▸ Task item
The entries are to be reproduced word for word, with all images left out.

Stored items

:::

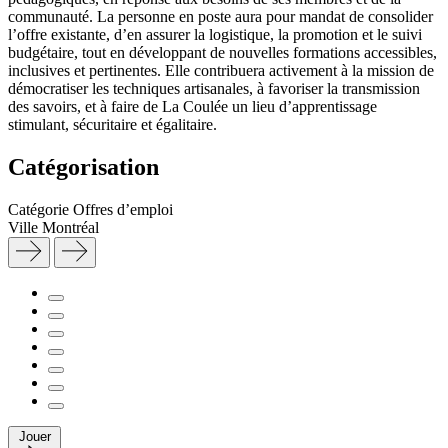
communauté. La personne en poste aura pour mandat de consolider
l’offre existante, d’en assurer la logistique, la promotion et le suivi
budgétaire, tout en développant de nouvelles formations accessibles,
inclusives et pertinentes. Elle contribuera activement à la mission de
démocratiser les techniques artisanales, à favoriser la transmission
des savoirs, et à faire de La Coulée un lieu d’apprentissage
stimulant, sécuritaire et égalitaire.
Catégorisation
Catégorie
Offres d’emploi
Ville
Montréal
Jouer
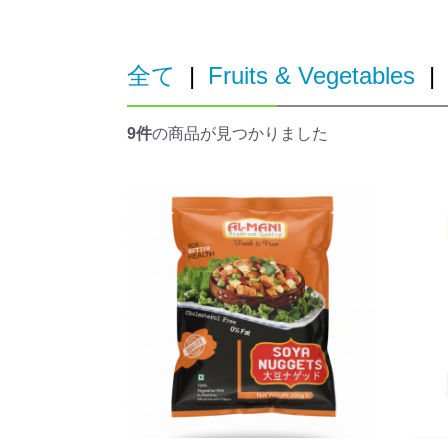
Chicken
Inhaler
Balm
全て
|
Fruits & Vegetables
|
9件
の商品が見つかりました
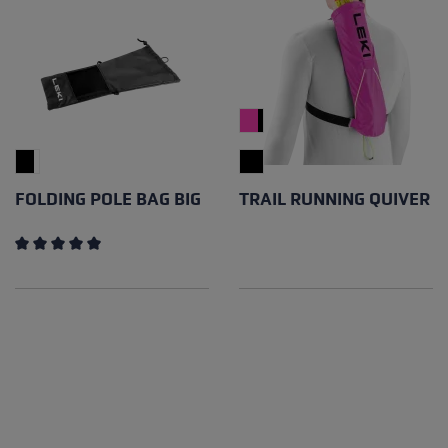
FOLDING POLE BAG BIG
TRAIL RUNNING QUIVER
Note moyenne de 5 sur 5 étoiles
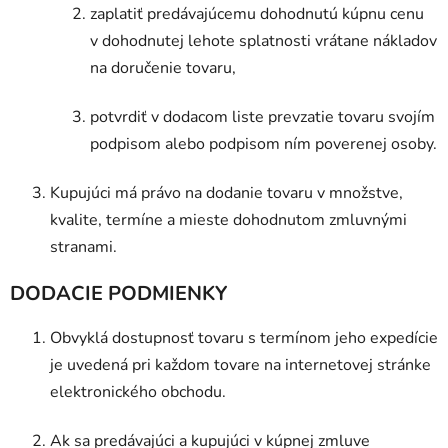
zaplatiť predávajúcemu dohodnutú kúpnu cenu
v dohodnutej lehote splatnosti vrátane nákladov
na doručenie tovaru,
potvrdiť v dodacom liste prevzatie tovaru svojím
podpisom alebo podpisom ním poverenej osoby.
Kupujúci má právo na dodanie tovaru v množstve,
kvalite, termíne a mieste dohodnutom zmluvnými
stranami.
DODACIE PODMIENKY
Obvyklá dostupnosť tovaru s termínom jeho expedície
je uvedená pri každom tovare na internetovej stránke
elektronického obchodu.
Ak sa predávajúci a kupujúci v kúpnej zmluve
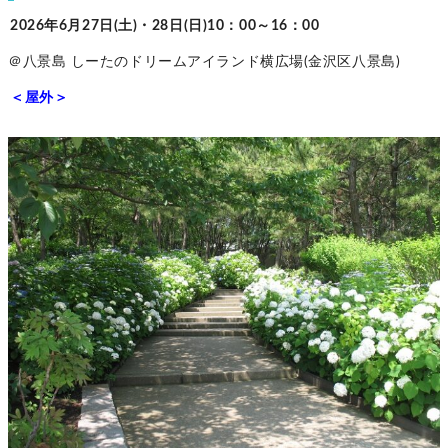
2026年6月27日(土)・28日(日)10：00～16：00
＠八景島 しーたのドリームアイランド横広場(金沢区八景島)
＜屋外＞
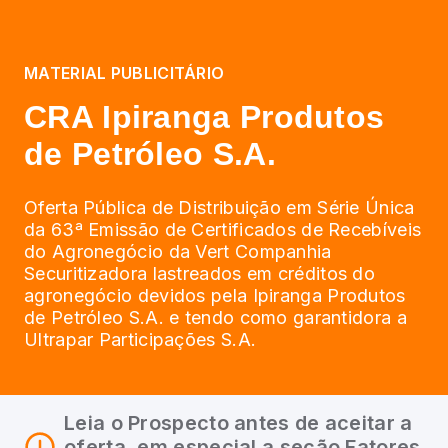
MATERIAL PUBLICITÁRIO
CRA Ipiranga Produtos
de Petróleo S.A.
Oferta Pública de Distribuição em Série Única
da 63ª Emissão de Certificados de Recebíveis
do Agronegócio da Vert Companhia
Securitizadora lastreados em créditos do
agronegócio devidos pela Ipiranga Produtos
de Petróleo S.A. e tendo como garantidora a
Ultrapar Participações S.A.
Leia o Prospecto antes de aceitar a
oferta, em especial a seção Fatores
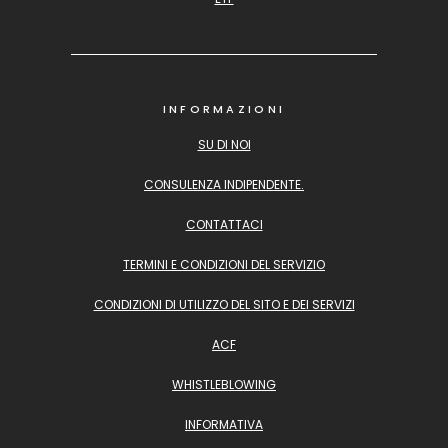
INFORMAZIONI
SU DI NOI
CONSULENZA INDIPENDENTE.
CONTATTACI
TERMINI E CONDIZIONI DEL SERVIZIO
CONDIZIONI DI UTILIZZO DEL SITO E DEI SERVIZI
ACF
WHISTLEBLOWING
INFORMATIVA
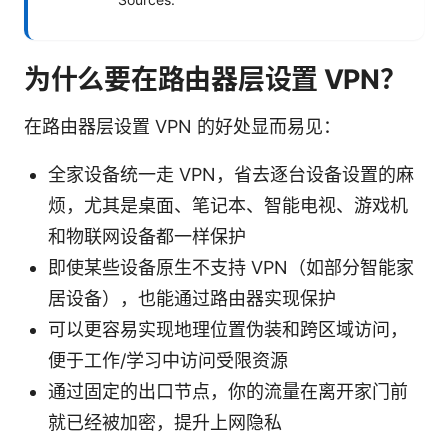
为什么要在路由器层设置 VPN？
在路由器层设置 VPN 的好处显而易见：
全家设备统一走 VPN，省去逐台设备设置的麻
烦，尤其是桌面、笔记本、智能电视、游戏机
和物联网设备都一样保护
即使某些设备原生不支持 VPN（如部分智能家
居设备），也能通过路由器实现保护
可以更容易实现地理位置伪装和跨区域访问，
便于工作/学习中访问受限资源
通过固定的出口节点，你的流量在离开家门前
就已经被加密，提升上网隐私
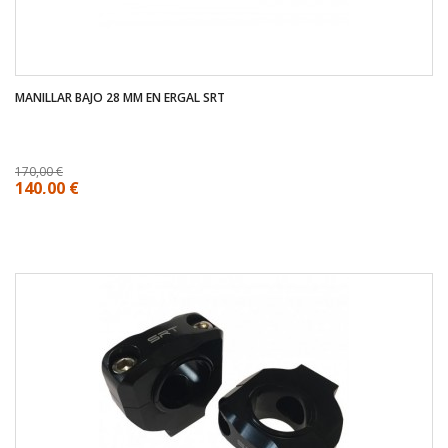
MANILLAR BAJO 28 MM EN ERGAL SRT
170,00 €
140,00 €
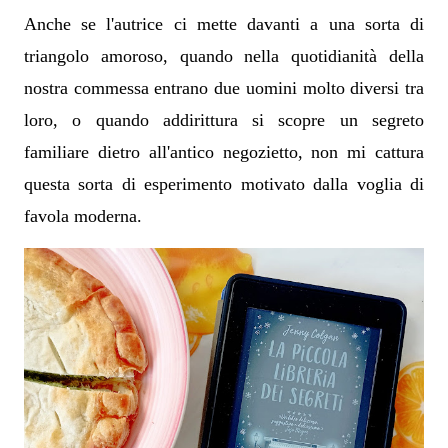
Anche se l'autrice ci mette davanti a una sorta di
triangolo amoroso, quando nella quotidianità della
nostra commessa entrano due uomini molto diversi tra
loro, o quando addirittura si scopre un segreto
familiare dietro all'antico negozietto, non mi cattura
questa sorta di esperimento motivato dalla voglia di
favola moderna.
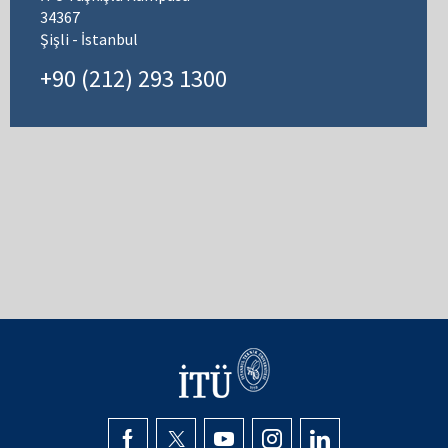
34367
Şişli - İstanbul
+90 (212) 293 1300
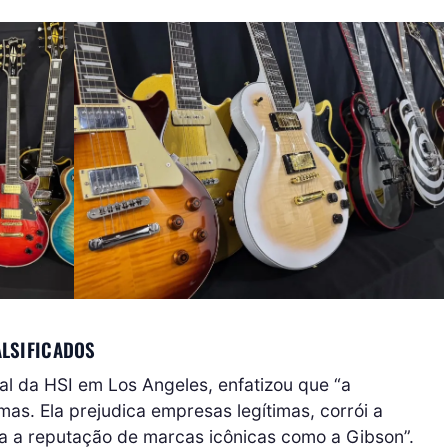
ALSIFICADOS
al da HSI em Los Angeles, enfatizou que “a
mas. Ela prejudica empresas legítimas, corrói a
a a reputação de marcas icônicas como a Gibson”.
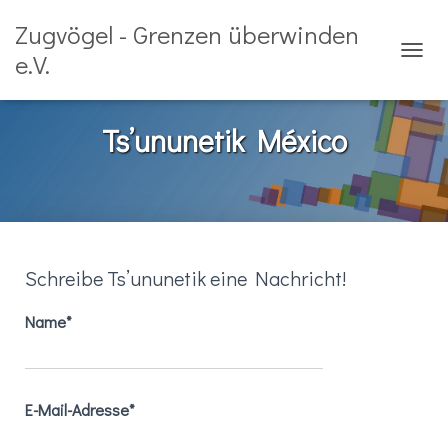
Zugvögel - Grenzen überwinden
e.V.
NAVIG
Ts’ununetik México
Schreibe Ts’ununetik eine Nachricht!
Name*
E-Mail-Adresse*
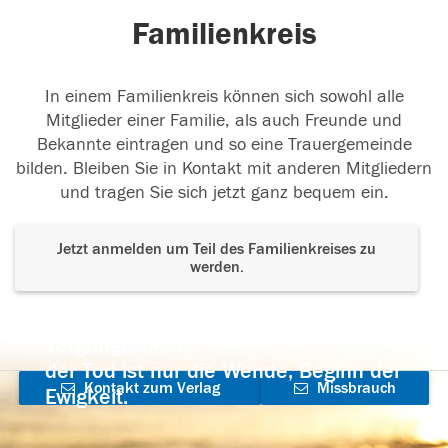
Familienkreis
In einem Familienkreis können sich sowohl alle
Mitglieder einer Familie, als auch Freunde und
Bekannte eintragen und so eine Trauergemeinde
bilden. Bleiben Sie in Kontakt mit anderen Mitgliedern
und tragen Sie sich jetzt ganz bequem ein.
Jetzt anmelden um Teil des Familienkreises zu
werden.
Der Tod ist nicht das Ende, nicht die
Vergänglichkeit,
der Tod ist nur die Wende, Beginn der
Kontakt zum Verlag
Missbrauch
Ewigkeit.
aufnehmen
melden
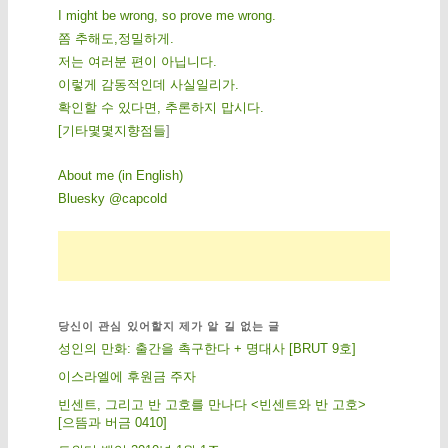
I might be wrong, so prove me wrong.
쫌 추해도,정밀하게.
저는 여러분 편이 아닙니다.
이렇게 감동적인데 사실일리가.
확인할 수 있다면, 추론하지 맙시다.
[
기
타
몇
몇
지
향
점
들
]
About me (in English)
Bluesky @capcold
당신이 관심 있어할지 제가 알 길 없는 글
성인의 만화: 출간을 촉구한다 + 명대사 [BRUT 9호]
이스라엘에 후원금 주자
빈센트, 그리고 반 고호를 만나다 <빈센트와 반 고호>
[으뜸과 버금 0410]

:::

▸ Answer
communauté. La personne en poste aura pour mandat de consolider
l’offre existante, d’en assurer la logistique, la promotion et le suivi
budgétaire, tout en développant de nouvelles formations accessibles,
inclusives et pertinentes. Elle contribuera activement à la mission de
démocratiser les techniques artisanales, à favoriser la transmission
des savoirs, et à faire de La Coulée un lieu d’apprentissage
stimulant, sécuritaire et égalitaire.
Catégorisation
Catégorie
Offres d’emploi
Ville
Montréal
Jouer
Chicken
Inhaler
Balm
全て
|
Fruits & Vegetables
|
9件
の商品が見つかりました
FOLDING POLE BAG BIG
TRAIL RUNNING QUIVER
Note moyenne de 5 sur 5 étoiles
zaplatiť predávajúcemu dohodnutú kúpnu cenu
v dohodnutej lehote splatnosti vrátane nákladov
na doručenie tovaru,
potvrdiť v dodacom liste prevzatie tovaru svojím
podpisom alebo podpisom ním poverenej osoby.
Kupujúci má právo na dodanie tovaru v množstve,
kvalite, termíne a mieste dohodnutom zmluvnými
stranami.
DODACIE PODMIENKY
Obvyklá dostupnosť tovaru s termínom jeho expedície
je uvedená pri každom tovare na internetovej stránke
elektronického obchodu.
Ak sa predávajúci a kupujúci v kúpnej zmluve
2026年6月27日(土)・28日(日)10：00～16：00
＠八景島 しーたのドリームアイランド横広場(金沢区八景島)
＜屋外＞
MATERIAL PUBLICITÁRIO
CRA Ipiranga Produtos
de Petróleo S.A.
Oferta Pública de Distribuição em Série Única
da 63ª Emissão de Certificados de Recebíveis
do Agronegócio da Vert Companhia
Securitizadora lastreados em créditos do
agronegócio devidos pela Ipiranga Produtos
de Petróleo S.A. e tendo como garantidora a
Ultrapar Participações S.A.
Leia o Prospecto antes de aceitar a
oferta, em especial a seção Fatores
INFORMAZIONI
SU DI NOI
CONSULENZA INDIPENDENTE.
CONTATTACI
TERMINI E CONDIZIONI DEL SERVIZIO
CONDIZIONI DI UTILIZZO DEL SITO E DEI SERVIZI
ACF
WHISTLEBLOWING
INFORMATIVA
为什么要在路由器层设置 VPN？
在路由器层设置 VPN 的好处显而易见：
全家设备统一走 VPN，省去逐台设备设置的麻
烦，尤其是桌面、笔记本、智能电视、游戏机
和物联网设备都一样保护
即使某些设备原生不支持 VPN（如部分智能家
居设备），也能通过路由器实现保护
可以更容易实现地理位置伪装和跨区域访问，
便于工作/学习中访问受限资源
通过固定的出口节点，你的流量在离开家门前
就已经被加密，提升上网隐私
MANILLAR BAJO 28 MM EN ERGAL SRT
170,00 €
140,00 €
Anche se l'autrice ci mette davanti a una sorta di
triangolo amoroso, quando nella quotidianità della
nostra commessa entrano due uomini molto diversi tra
loro, o quando addirittura si scopre un segreto
familiare dietro all'antico negozietto, non mi cattura
questa sorta di esperimento motivato dalla voglia di
favola moderna.
34367
Şişli - İstanbul
+90 (212) 293 1300
ALSIFICADOS
al da HSI em Los Angeles, enfatizou que “a
mas. Ela prejudica empresas legítimas, corrói a
a a reputação de marcas icônicas como a Gibson”.
Zugvögel - Grenzen überwinden
e.V.
NAVIG
Ts’ununetik México
Schreibe Ts’ununetik eine Nachricht!
Name*
E-Mail-Adresse*
Familienkreis
In einem Familienkreis können sich sowohl alle
Mitglieder einer Familie, als auch Freunde und
Bekannte eintragen und so eine Trauergemeinde
bilden. Bleiben Sie in Kontakt mit anderen Mitgliedern
und tragen Sie sich jetzt ganz bequem ein.
Jetzt anmelden um Teil des Familienkreises zu
werden.
Der Tod ist nicht das Ende, nicht die
Vergänglichkeit,
der Tod ist nur die Wende, Beginn der
Kontakt zum Verlag
Missbrauch
Ewigkeit.
aufnehmen
melden
I might be wrong, so prove me wrong.
쫌 추해도,정밀하게.
저는 여러분 편이 아닙니다.
이렇게 감동적인데 사실일리가.
확인할 수 있다면, 추론하지 맙시다.
[
기
타
몇
몇
지
향
점
들
]
About me (in English)
Bluesky @capcold
당신이 관심 있어할지 제가 알 길 없는 글
성인의 만화: 출간을 촉구한다 + 명대사 [BRUT 9호]
이스라엘에 후원금 주자
빈센트, 그리고 반 고호를 만나다 <빈센트와 반 고호>
[으뜸과 버금 0410]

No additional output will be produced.